Despite the advice and my dad’s hints that he wanted us to wait a few years I knew my next step, go to the doctor and ask for advice on an ovulation test or fertility pills. Although that might seem drastic, I was worried that being on the pill for 10 years may have done some damage. I was due my period in a few days so decided to wait until that disappointing day when it comes. It seemed everyone around me was giving birth or getting pregnant, facebook was full of happy mum’s to be. 

I decided to take a test a couple of days early, hopeful but ready. Early on Friday 1st July 2011 I woke to see Nick getting dressed and I knew I only had a few minutes before he would leave the house. I got up and quickly ripped open a pregnancy test. I put it down after peeing every where and took a quick glance. One line “shit” I whispered. I threw the box in the bin and went back to the bathroom. I glanced again while the test lay rest on the shelf. I looked away and then quickly looked back. I picked it up to get a closer look. “2 lines! There is another line!” I stood in front of Nick and said "Nick, I’ve got something to tell you, I’m pregnant!" Nick looked wide eyed at me “what?” he said. I went and got the test, “look, 2 lines”. He looked at the box and the test. “You’re pregnant?” he said smiling. “We are having a baby” I said as we hugged. 
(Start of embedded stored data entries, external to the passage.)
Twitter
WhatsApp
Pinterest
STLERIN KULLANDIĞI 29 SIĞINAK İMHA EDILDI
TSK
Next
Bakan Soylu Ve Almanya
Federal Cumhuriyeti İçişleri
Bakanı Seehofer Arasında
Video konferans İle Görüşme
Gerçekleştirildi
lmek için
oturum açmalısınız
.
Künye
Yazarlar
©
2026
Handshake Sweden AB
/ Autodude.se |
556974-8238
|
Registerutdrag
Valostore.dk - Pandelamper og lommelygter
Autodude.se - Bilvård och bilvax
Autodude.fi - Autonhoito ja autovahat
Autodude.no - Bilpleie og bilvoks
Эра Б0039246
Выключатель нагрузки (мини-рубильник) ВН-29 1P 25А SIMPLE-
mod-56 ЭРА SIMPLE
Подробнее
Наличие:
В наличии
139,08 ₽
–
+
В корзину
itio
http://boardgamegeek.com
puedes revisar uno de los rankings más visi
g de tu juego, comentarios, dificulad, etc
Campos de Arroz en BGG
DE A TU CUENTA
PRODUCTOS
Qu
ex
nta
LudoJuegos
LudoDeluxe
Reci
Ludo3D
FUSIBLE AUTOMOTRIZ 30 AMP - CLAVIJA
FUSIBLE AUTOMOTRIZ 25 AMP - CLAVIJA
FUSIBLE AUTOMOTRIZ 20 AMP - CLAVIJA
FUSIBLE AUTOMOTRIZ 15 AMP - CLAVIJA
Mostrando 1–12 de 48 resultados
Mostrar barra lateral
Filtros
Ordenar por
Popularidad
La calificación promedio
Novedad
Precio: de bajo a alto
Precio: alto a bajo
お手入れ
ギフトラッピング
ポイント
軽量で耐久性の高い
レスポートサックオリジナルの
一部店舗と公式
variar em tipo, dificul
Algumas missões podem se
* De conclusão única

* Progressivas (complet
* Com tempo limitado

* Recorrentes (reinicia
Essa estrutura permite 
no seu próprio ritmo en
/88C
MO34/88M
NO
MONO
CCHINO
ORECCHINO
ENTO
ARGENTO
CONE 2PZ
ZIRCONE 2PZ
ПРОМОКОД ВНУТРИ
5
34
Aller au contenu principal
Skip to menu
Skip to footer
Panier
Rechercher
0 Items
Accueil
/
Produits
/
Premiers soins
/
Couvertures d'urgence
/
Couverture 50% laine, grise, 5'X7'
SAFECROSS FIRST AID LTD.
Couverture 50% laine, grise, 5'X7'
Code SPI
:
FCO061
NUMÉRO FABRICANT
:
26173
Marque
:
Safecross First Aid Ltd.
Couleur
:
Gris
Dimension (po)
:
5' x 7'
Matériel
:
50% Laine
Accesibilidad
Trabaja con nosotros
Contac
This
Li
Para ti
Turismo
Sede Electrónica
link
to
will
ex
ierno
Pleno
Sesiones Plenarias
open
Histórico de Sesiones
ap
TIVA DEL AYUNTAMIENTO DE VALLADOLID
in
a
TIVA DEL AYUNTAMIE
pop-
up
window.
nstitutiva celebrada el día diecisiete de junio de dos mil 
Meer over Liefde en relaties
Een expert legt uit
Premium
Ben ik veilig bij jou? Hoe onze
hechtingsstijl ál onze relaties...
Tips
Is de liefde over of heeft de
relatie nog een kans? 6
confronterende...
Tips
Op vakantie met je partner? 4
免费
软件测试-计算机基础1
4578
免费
We both watched the line get darker and agreed not to tell anyone and I would take another test tomorrow. We both went to work with spinning heads. I am really close a lady at work and couldn’t keep such exciting news to myself, especially when the whole school knew I was keen and probably trying. I caught her in the toilets and whispered “I’m late, I’m going to take a test soon”. She whispered a squeal and I put my finger to my lips “keep it hush” I said beaming!